▶ Exercise
Look over the lines below. Report each one that includes the string "sont".

◇ ◇ ◇ ◇ ◇ ◇ ◇

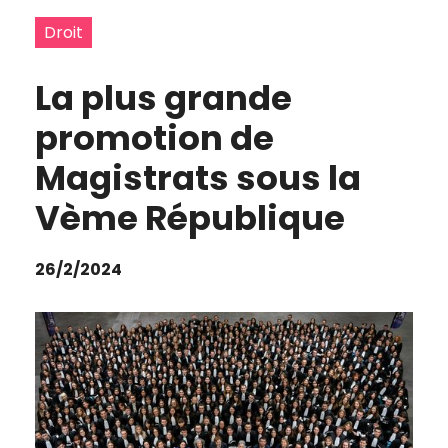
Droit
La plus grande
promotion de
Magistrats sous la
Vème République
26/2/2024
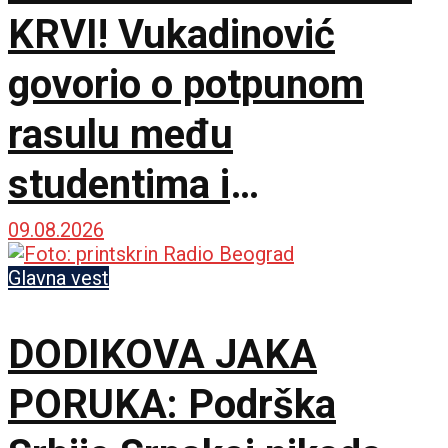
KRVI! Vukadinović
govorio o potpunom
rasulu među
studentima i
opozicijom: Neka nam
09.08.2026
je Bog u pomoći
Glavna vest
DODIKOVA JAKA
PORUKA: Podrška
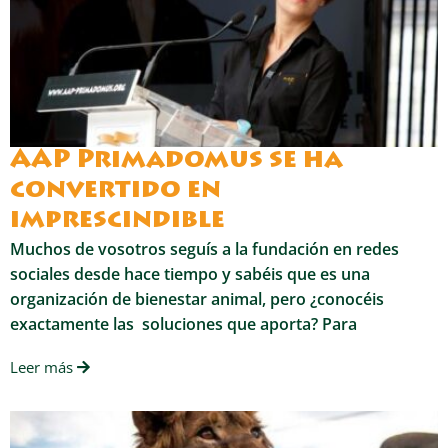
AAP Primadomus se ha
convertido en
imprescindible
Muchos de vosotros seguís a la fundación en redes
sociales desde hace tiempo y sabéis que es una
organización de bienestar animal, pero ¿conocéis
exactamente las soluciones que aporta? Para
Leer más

◇ ◇ ◇ ◇ ◇ ◇ ◇

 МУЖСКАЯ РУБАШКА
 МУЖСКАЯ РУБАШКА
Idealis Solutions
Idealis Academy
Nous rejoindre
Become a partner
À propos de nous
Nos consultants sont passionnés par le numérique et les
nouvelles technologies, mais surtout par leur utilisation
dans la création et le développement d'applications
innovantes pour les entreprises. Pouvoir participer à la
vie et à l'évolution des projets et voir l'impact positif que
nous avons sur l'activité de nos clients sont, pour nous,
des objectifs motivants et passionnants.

◇ ◇ ◇ ◇ ◇ ◇ ◇

▶ Exercise solution
Nos consultants sont passionnés par le numérique et les
nous avons sur l'activité de nos clients sont, pour nous,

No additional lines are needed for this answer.